Senzo, Cry the beloved Country

The senseless killing of Orlando Pirates and Bafana Bafana captain Senzo Meyiwa has placed the spotlight firmly on violent crime in South Africa. What kind of a nation are we, where rampant criminals have equated  human life with the price of a cellphone? If indeed Meyiwa’s killers wanted cellphones when they committed their dastardly act then this country is in trouble indeed.

Because Meyiwa is a national celebrity his untimely death at the hands of marauding thugs, the matter of violent crime is hogging all the headlines in the entire national media. Thousands of unknown South Africans have perished at the hands of these wild animals masquerading as human beings. They die violently with little or no fanfare. They are the unknown victims and heroes of our country.

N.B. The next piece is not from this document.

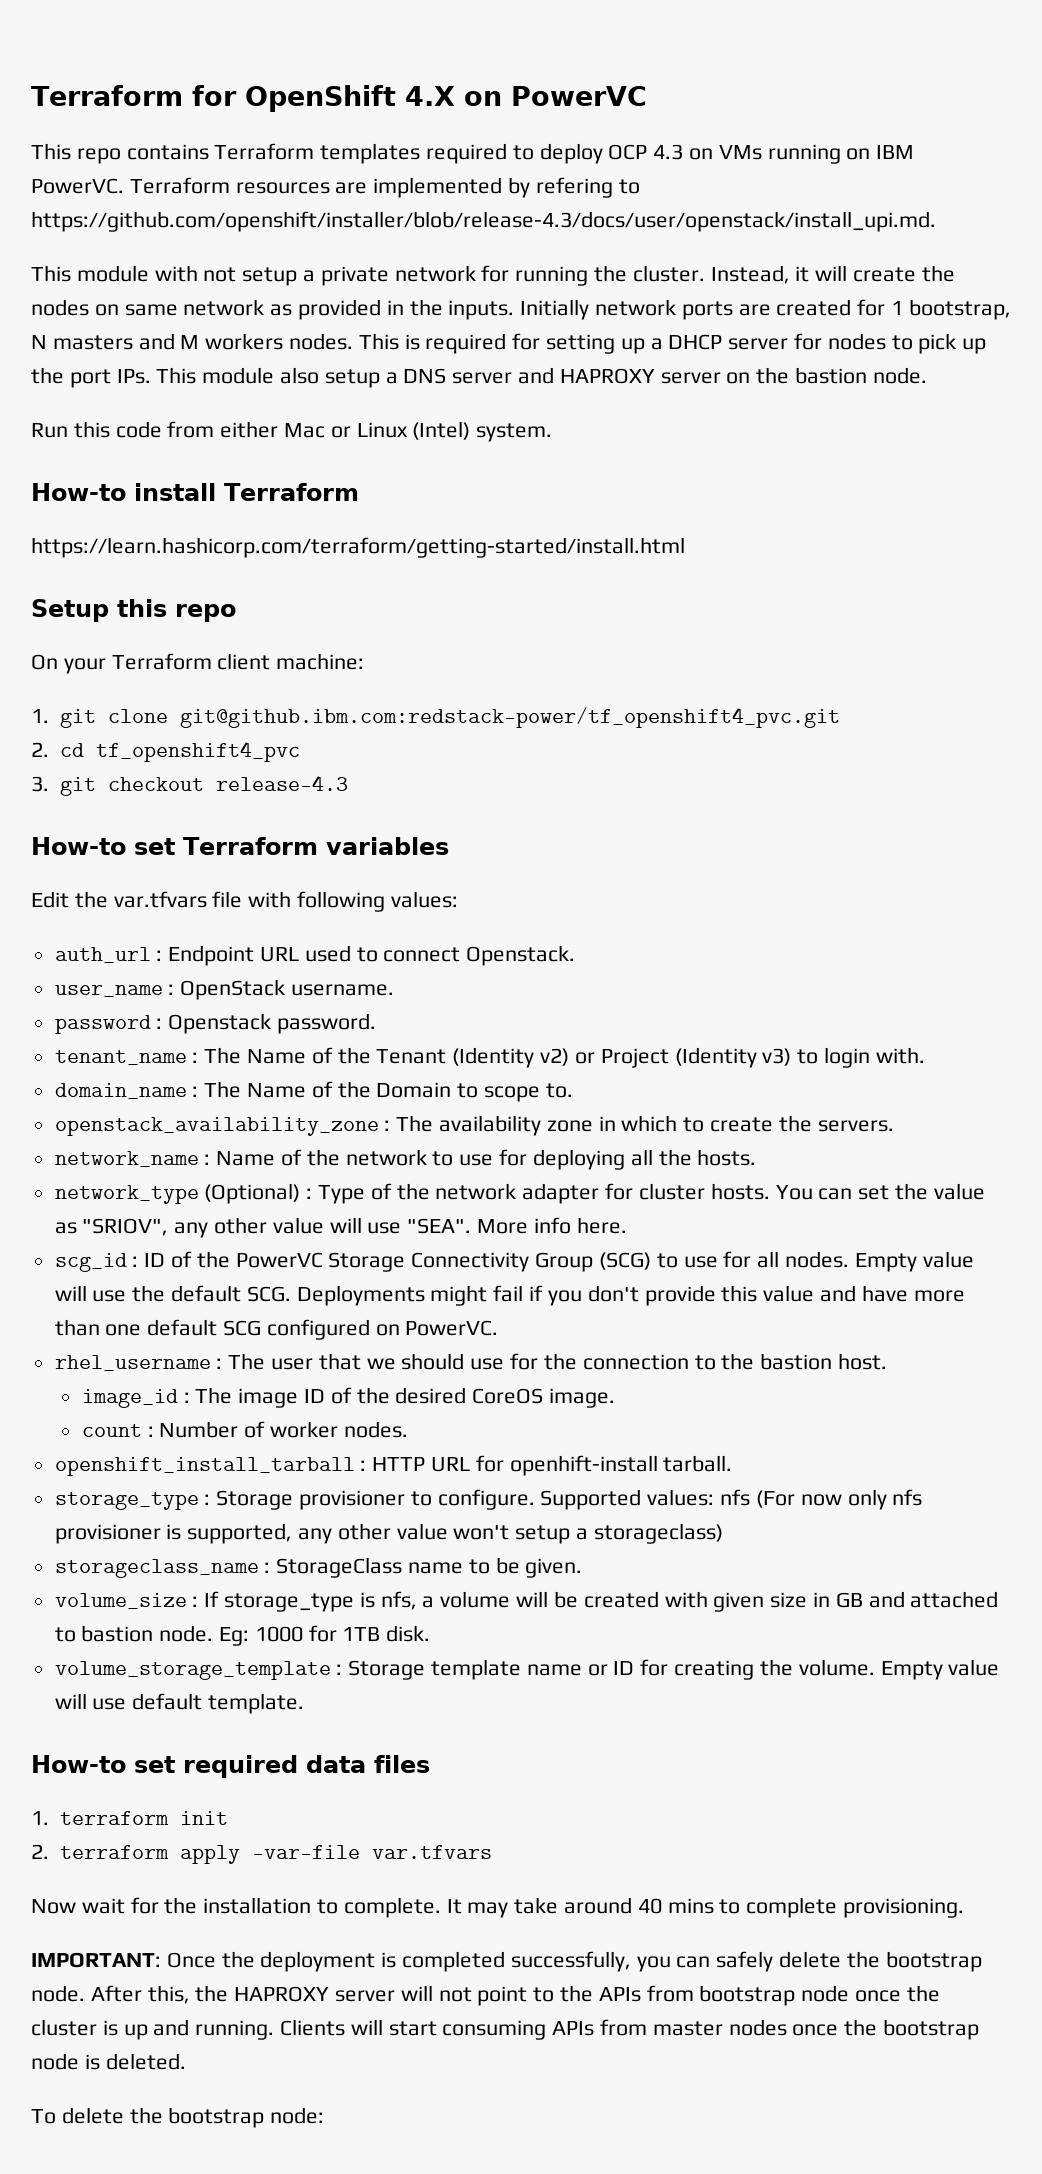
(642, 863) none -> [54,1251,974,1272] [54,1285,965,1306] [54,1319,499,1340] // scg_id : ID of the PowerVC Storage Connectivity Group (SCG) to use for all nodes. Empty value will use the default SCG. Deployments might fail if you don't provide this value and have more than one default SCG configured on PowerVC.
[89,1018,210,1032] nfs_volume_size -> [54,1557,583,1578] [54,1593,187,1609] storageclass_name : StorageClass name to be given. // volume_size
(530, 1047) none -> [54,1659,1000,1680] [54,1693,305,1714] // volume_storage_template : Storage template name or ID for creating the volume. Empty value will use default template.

It is time that all South Africans stood up against this outrage. We cannot allow a situation whereby the entire country is held hostage by a few criminals and malcontents. It is time to fight back against these monsters. We congratulate the police for the excellent work they have done in apprehending the suspects in the Meyiwa case and hope that they will answer to our courts and that justice will be done.

The weakest link in our judicial system has always been the prosecution and detective work.After the police have apprehended suspects quite often the detective work required to strengthen the prosecution is sloppy and leads to guilty criminals not spending their time in jail. It is the underbelly of the system. The reason why most criminals take their chances is because they believe they won’t be caught and when they are caught they expect not to be jailed. This is unfortunate and encourages crime in our beloved country.


Now that we agree that the state has limited capacity to deal with violent crime what is it that we as ordinary people can do to combat crime? During the time of apartheid the majority of our people resisted the evil policy and took responsibility for their lives. Communities were organized and easily mobilized for issues affecting the community.

In the final assault against the apartheid regime in the mid 1980s, communities de-legitimised organs of the apartheid state like police stations and courts and established organs of people’s power. People’s courts, street committees and village committees sprung up throughout the country in replacement of apartheid institutions. Criminal activities in the townships and villages were considerably reduced as the people took control of their lives.

Criminals were virtually defeated as they acknowledged and subjected themselves to the power and authority of the “Comrades” as the people asserted their hegemony. It was common to see a criminal tried by a court consisting of elected representatives of people and dealt with sometimes too harshly while apartheid courts remained empty. Any criminal harassing the people was delivered to the street committees for instant justice. Although later on criminals infiltrated organs of people’s power to give them a bad name, the people had created their own crime-combating structures that were more effective than apartheid police and courts. It was a real experience of people’s power.

Today the people are helpless and defenseless against marauding criminals, rapists, murderers, robbers and child molesters. It is time for our communities to reclaim their streets in the battle against crime. Now that we live in a democratic state it is only appropriate for these organs of people’s power to be revived in support of the work of the police and the courts. A mechanism must be worked in communities to ensure that these structures are not hi-jacked by criminals for their nefarious ends. We can’t afford to be helpless prisoners in our homes as we live in mortal fear of criminals. The people cannot be defeated by a devious minority.

This piece is a call to arms. We all know that criminals do not live in space. They live with us in the villages, townships, squatter camps and towns. Criminals were born into our homes by our mothers, aunts and sisters. Criminals went to school with us some of them  work with us. Criminals live with us on the same street, in the same house and play football with us in the same clubs. We cannot pretend that as a community we do not know who the criminals are. It is the height of cowardice and hypocrisy when we pretend that we do not know the people killing, maiming, raping and harassing us. It is time to ACT in unity. A united community can never be defeated.

As I wrap up I would like to quote Alan Paton when he declared in his seminal novel that “Cry the Beloved Country.”